=== Section Start ===

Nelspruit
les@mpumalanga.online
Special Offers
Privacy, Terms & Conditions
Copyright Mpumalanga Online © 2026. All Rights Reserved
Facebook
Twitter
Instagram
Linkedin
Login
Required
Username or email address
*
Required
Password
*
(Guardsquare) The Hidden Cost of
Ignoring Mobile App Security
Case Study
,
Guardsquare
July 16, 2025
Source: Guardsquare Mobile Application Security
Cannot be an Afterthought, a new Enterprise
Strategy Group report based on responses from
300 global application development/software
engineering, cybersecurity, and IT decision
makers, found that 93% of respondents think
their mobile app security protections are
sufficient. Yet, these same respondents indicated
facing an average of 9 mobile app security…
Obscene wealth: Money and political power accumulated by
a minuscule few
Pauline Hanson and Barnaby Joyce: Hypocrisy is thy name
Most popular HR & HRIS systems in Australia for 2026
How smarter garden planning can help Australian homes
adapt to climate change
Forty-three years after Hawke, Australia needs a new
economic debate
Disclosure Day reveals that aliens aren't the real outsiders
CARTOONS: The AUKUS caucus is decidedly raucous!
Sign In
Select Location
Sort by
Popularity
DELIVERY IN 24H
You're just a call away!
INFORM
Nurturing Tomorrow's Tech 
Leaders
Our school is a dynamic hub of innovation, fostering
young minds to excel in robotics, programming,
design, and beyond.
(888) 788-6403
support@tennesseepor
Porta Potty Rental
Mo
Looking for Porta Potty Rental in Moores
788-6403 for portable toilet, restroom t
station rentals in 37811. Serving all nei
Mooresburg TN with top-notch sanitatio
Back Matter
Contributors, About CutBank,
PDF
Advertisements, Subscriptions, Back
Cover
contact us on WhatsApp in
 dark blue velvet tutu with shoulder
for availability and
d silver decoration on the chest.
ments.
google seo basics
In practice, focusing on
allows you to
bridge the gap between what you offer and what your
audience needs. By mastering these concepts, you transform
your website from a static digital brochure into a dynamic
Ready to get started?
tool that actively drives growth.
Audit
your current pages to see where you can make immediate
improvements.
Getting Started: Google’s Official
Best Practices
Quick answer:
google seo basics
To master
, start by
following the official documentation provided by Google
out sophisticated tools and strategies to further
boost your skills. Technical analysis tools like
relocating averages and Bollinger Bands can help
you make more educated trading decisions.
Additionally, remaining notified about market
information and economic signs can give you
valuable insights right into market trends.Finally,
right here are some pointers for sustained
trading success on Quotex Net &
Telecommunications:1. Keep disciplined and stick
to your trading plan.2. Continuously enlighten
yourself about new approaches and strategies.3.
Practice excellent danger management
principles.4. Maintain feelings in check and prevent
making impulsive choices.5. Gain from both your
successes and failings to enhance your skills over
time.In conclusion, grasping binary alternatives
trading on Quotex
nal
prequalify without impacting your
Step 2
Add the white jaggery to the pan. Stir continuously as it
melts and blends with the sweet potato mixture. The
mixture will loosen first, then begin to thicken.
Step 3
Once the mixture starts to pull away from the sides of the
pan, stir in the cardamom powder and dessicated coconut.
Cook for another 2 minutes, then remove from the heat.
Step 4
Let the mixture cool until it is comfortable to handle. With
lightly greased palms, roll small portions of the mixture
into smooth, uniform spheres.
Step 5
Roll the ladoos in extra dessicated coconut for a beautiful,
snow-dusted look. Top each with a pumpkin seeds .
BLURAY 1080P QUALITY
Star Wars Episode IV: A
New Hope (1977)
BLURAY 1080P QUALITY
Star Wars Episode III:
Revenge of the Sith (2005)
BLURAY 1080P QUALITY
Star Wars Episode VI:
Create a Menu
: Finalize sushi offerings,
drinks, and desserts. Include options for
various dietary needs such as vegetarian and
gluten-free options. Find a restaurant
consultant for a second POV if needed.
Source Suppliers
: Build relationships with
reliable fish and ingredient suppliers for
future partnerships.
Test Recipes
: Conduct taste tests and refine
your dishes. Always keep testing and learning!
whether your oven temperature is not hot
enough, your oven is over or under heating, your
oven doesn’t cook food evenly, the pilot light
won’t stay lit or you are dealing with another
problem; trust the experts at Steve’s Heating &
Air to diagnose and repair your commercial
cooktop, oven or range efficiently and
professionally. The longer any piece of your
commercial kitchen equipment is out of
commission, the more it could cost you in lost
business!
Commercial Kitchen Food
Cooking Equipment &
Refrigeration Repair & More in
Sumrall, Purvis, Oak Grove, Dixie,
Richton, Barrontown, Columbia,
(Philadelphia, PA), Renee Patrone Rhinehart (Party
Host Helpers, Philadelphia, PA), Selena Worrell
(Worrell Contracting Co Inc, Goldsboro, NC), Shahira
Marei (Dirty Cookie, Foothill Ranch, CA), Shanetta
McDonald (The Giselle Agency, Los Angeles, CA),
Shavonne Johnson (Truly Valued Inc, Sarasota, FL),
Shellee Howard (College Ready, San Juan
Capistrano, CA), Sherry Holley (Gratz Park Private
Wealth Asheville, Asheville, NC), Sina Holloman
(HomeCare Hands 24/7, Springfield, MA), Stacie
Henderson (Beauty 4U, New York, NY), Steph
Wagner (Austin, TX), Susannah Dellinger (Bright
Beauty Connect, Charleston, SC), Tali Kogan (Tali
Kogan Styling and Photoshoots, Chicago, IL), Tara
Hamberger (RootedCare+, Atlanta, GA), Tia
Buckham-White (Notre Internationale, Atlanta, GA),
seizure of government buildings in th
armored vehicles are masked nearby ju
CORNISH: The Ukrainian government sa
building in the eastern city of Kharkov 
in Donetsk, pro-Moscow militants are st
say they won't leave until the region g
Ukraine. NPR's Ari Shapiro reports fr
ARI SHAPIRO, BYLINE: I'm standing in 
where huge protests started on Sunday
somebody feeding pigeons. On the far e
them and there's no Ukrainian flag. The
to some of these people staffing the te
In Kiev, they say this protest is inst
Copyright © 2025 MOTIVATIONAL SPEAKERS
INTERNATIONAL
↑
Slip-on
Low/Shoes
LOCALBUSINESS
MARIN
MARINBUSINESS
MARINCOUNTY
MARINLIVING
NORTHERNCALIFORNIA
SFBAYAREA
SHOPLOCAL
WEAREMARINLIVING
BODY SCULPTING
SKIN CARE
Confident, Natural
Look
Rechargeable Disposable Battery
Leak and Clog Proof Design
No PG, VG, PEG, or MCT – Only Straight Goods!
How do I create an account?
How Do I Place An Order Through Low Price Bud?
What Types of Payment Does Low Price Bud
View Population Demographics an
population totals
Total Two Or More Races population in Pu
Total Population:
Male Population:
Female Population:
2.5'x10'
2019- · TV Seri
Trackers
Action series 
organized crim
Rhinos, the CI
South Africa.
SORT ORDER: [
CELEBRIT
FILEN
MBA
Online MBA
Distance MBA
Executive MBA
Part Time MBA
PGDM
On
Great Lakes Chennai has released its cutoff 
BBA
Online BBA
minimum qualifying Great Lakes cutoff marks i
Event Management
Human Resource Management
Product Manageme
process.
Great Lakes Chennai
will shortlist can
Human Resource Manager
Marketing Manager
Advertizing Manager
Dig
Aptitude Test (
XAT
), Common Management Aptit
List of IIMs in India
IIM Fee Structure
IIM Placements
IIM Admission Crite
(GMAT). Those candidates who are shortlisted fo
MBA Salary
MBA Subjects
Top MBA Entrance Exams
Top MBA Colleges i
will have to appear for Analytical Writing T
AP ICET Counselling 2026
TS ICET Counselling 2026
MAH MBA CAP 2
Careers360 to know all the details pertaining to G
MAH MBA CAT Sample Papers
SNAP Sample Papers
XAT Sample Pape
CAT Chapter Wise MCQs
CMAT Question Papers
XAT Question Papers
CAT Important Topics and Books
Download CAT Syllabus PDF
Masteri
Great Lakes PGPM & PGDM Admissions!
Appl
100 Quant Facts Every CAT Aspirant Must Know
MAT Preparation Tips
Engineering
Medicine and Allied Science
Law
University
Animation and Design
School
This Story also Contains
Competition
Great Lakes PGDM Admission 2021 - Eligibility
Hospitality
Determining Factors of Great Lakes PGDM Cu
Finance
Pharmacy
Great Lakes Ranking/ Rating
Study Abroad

=== Section End ===

_What is being asked_
Present the lines from the start of the entries through the line containing "audience needs. By", inclusive, as a Markdown table with columns headed Row and Text. Number the rows in order, and leave out any blank lines.

_Solution to this exercise_
| Row | Text |
|---|---|
| 1 | Nelspruit |
| 2 | les@mpumalanga.online |
| 3 | Special Offers |
| 4 | Privacy, Terms & Conditions |
| 5 | Copyright Mpumalanga Online © 2026. All Rights Reserved |
| 6 | Facebook |
| 7 | Twitter |
| 8 | Instagram |
| 9 | Linkedin |
| 10 | Login |
| 11 | Required |
| 12 | Username or email address |
| 13 | * |
| 14 | Required |
| 15 | Password |
| 16 | * |
| 17 | (Guardsquare) The Hidden Cost of |
| 18 | Ignoring Mobile App Security |
| 19 | Case Study |
| 20 | , |
| 21 | Guardsquare |
| 22 | July 16, 2025 |
| 23 | Source: Guardsquare Mobile Application Security |
| 24 | Cannot be an Afterthought, a new Enterprise |
| 25 | Strategy Group report based on responses from |
| 26 | 300 global application development/software |
| 27 | engineering, cybersecurity, and IT decision |
| 28 | makers, found that 93% of respondents think |
| 29 | their mobile app security protections are |
| 30 | sufficient. Yet, these same respondents indicated |
| 31 | facing an average of 9 mobile app security… |
| 32 | Obscene wealth: Money and political power accumulated by |
| 33 | a minuscule few |
| 34 | Pauline Hanson and Barnaby Joyce: Hypocrisy is thy name |
| 35 | Most popular HR & HRIS systems in Australia for 2026 |
| 36 | How smarter garden planning can help Australian homes |
| 37 | adapt to climate change |
| 38 | Forty-three years after Hawke, Australia needs a new |
| 39 | economic debate |
| 40 | Disclosure Day reveals that aliens aren't the real outsiders |
| 41 | CARTOONS: The AUKUS caucus is decidedly raucous! |
| 42 | Sign In |
| 43 | Select Location |
| 44 | Sort by |
| 45 | Popularity |
| 46 | DELIVERY IN 24H |
| 47 | You're just a call away! |
| 48 | INFORM |
| 49 | Nurturing Tomorrow's Tech  |
| 50 | Leaders |
| 51 | Our school is a dynamic hub of innovation, fostering |
| 52 | young minds to excel in robotics, programming, |
| 53 | design, and beyond. |
| 54 | (888) 788-6403 |
| 55 | support@tennesseepor |
| 56 | Porta Potty Rental |
| 57 | Mo |
| 58 | Looking for Porta Potty Rental in Moores |
| 59 | 788-6403 for portable toilet, restroom t |
| 60 | station rentals in 37811. Serving all nei |
| 61 | Mooresburg TN with top-notch sanitatio |
| 62 | Back Matter |
| 63 | Contributors, About CutBank, |
| 64 | PDF |
| 65 | Advertisements, Subscriptions, Back |
| 66 | Cover |
| 67 | contact us on WhatsApp in |
| 68 |  dark blue velvet tutu with shoulder |
| 69 | for availability and |
| 70 | d silver decoration on the chest. |
| 71 | ments. |
| 72 | google seo basics |
| 73 | In practice, focusing on |
| 74 | allows you to |
| 75 | bridge the gap between what you offer and what your |
| 76 | audience needs. By mastering these concepts, you transform |